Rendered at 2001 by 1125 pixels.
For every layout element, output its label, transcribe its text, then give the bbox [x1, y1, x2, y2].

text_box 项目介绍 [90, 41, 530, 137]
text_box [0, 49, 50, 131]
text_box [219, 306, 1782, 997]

☆ ☆ ☆ ☆

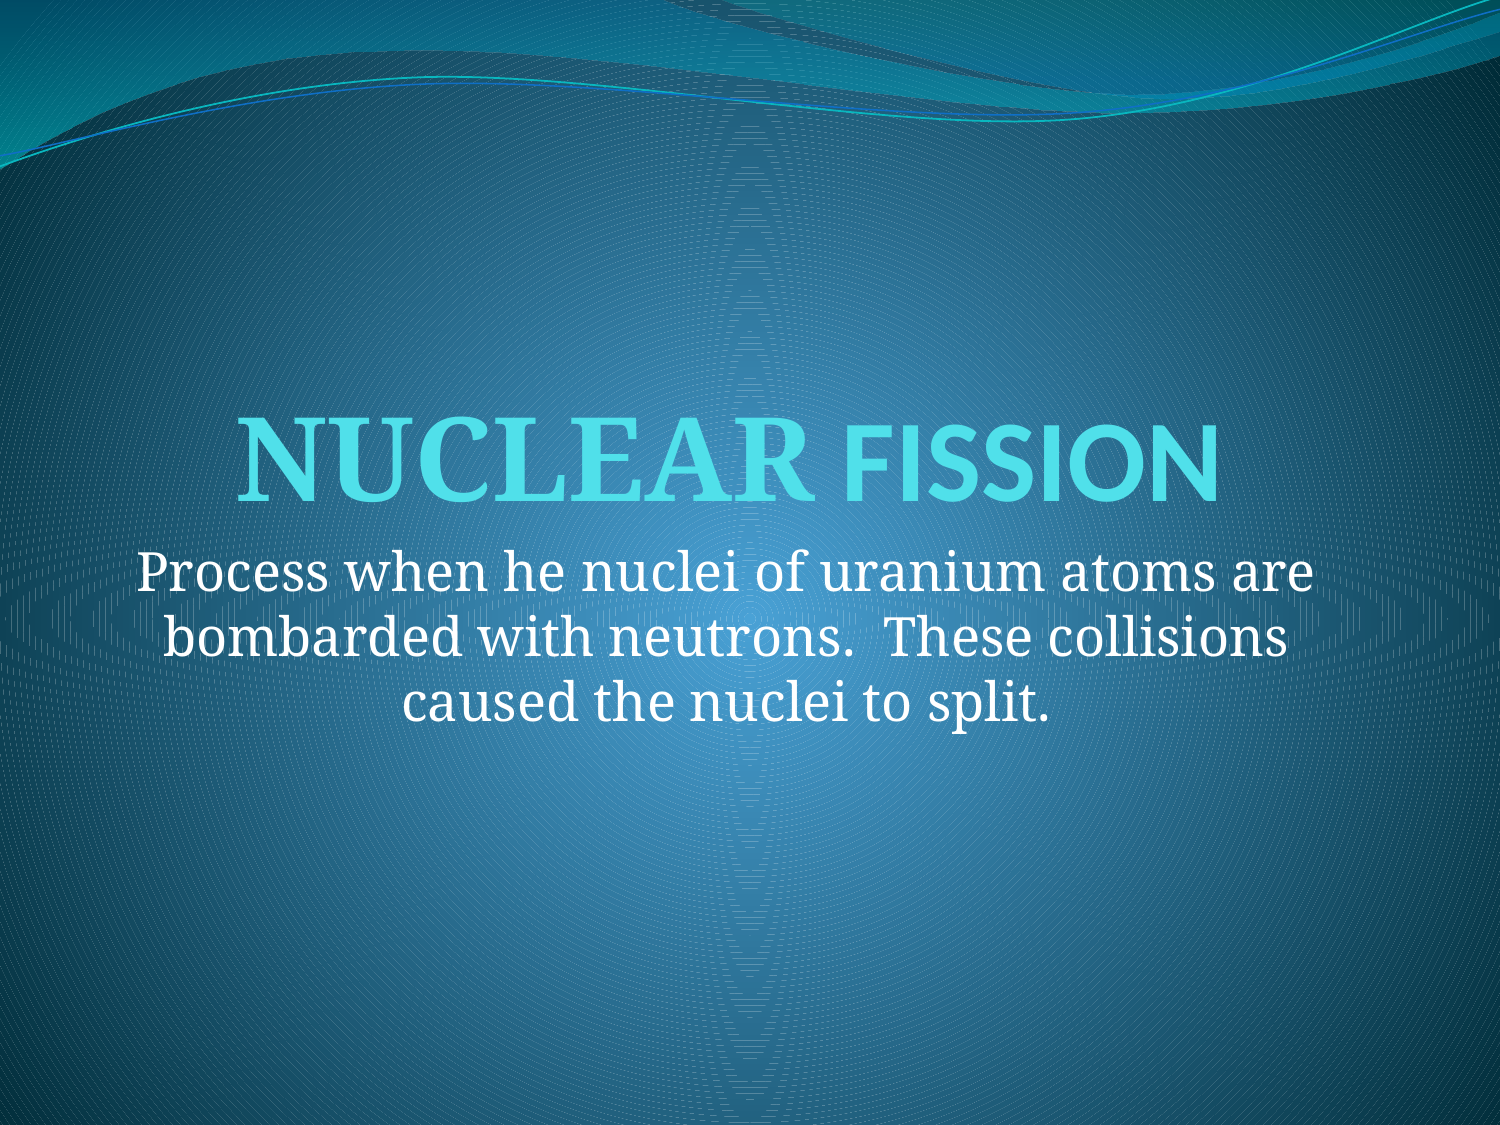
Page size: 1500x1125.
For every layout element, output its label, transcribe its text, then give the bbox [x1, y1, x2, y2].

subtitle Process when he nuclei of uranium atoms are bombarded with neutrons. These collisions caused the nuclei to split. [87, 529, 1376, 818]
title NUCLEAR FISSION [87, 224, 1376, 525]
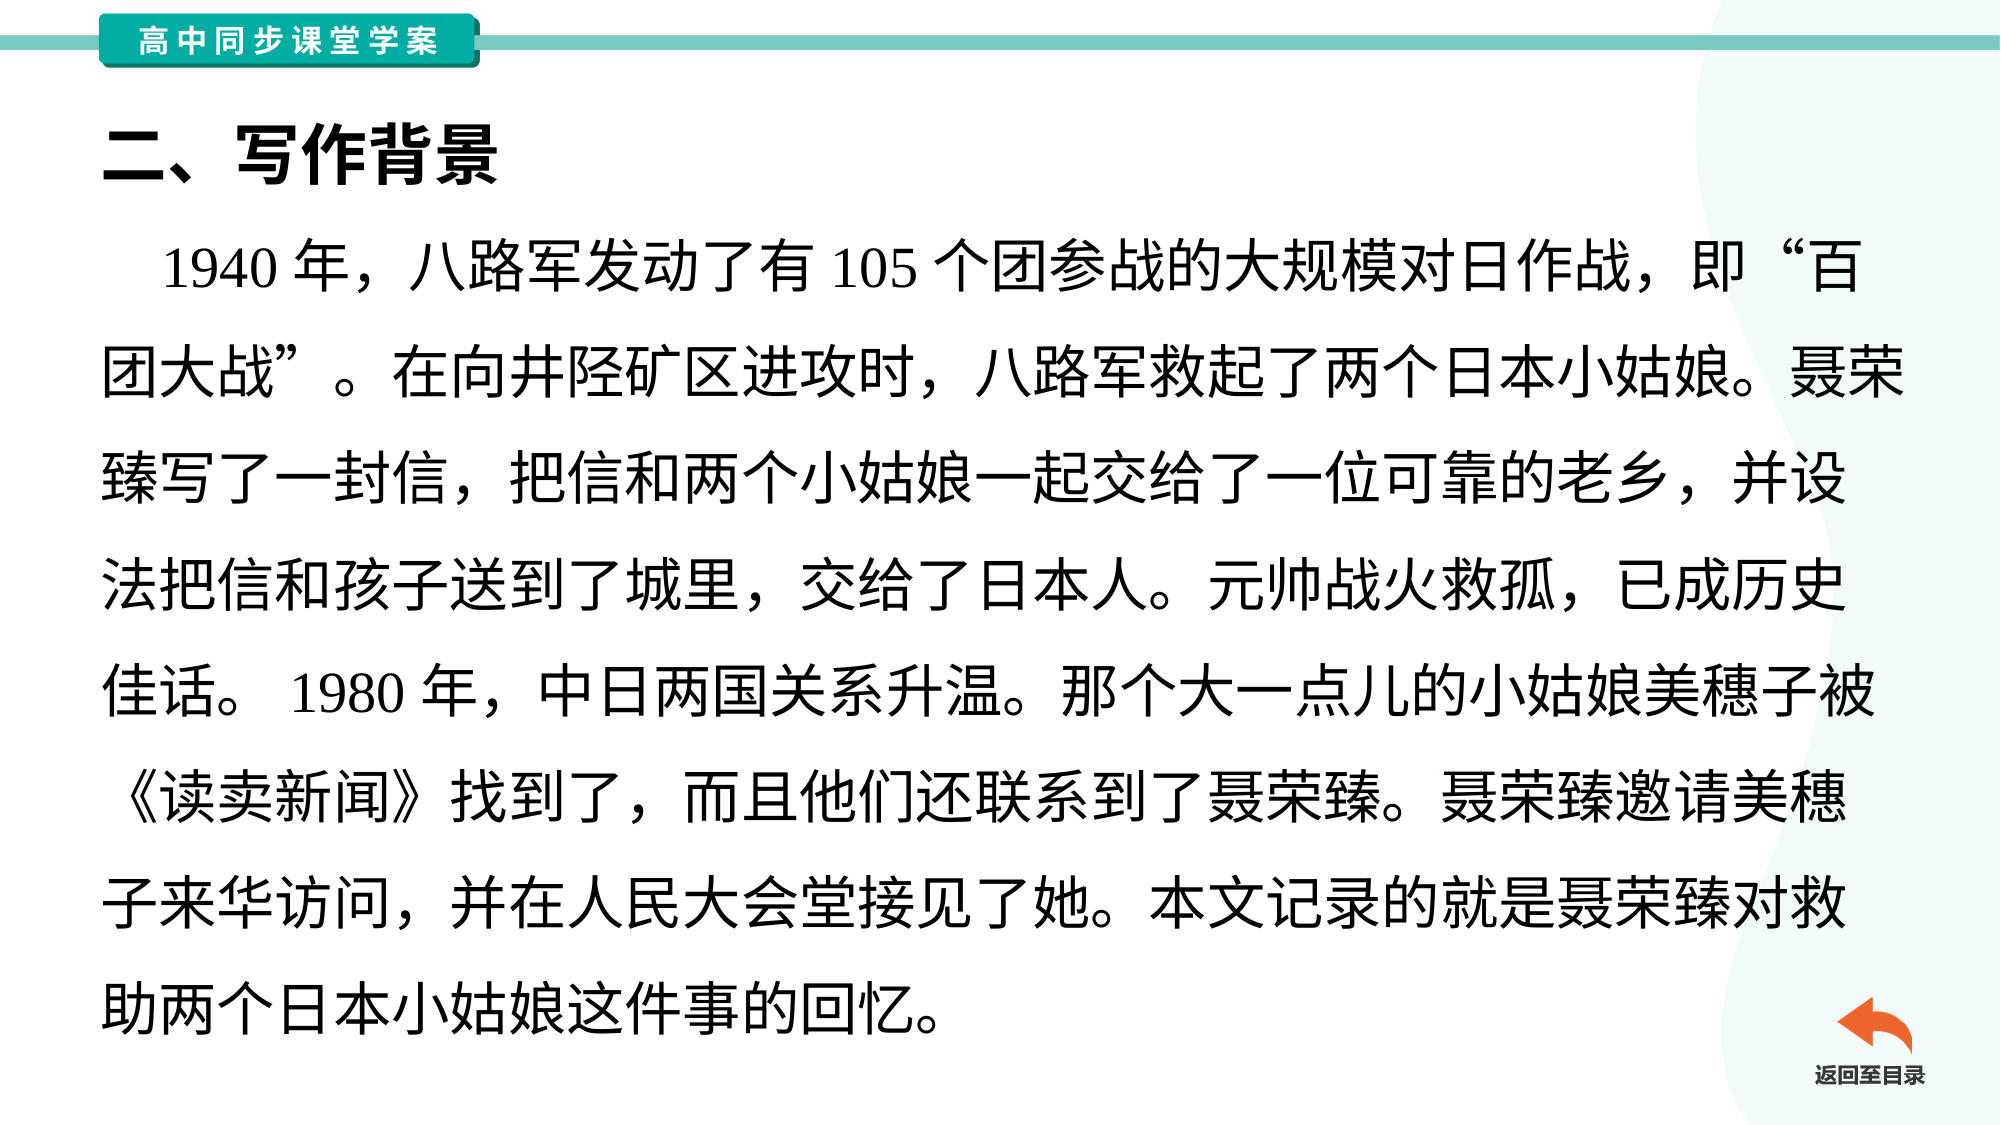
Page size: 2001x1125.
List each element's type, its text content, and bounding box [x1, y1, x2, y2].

☆ ☆ ☆ ☆

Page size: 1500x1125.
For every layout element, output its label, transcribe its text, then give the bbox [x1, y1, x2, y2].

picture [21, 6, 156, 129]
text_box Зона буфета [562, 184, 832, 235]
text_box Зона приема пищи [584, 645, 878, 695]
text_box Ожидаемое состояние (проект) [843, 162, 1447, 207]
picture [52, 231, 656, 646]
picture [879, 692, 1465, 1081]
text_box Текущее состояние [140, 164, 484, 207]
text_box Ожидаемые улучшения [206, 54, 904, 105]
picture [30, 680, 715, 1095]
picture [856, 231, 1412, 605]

☆ ☆ ☆ ☆

[WHAT THE TASK ASKS]
Please return only the lines above, starting at the line that has "Page size: 2001x1125." and ending at the line that has "List each element's", keeping both and leaving each one unchanged.

[TASK SOLUTION]
Page size: 2001x1125.
List each element's type, its text content, and bounding box [x1, y1, x2, y2].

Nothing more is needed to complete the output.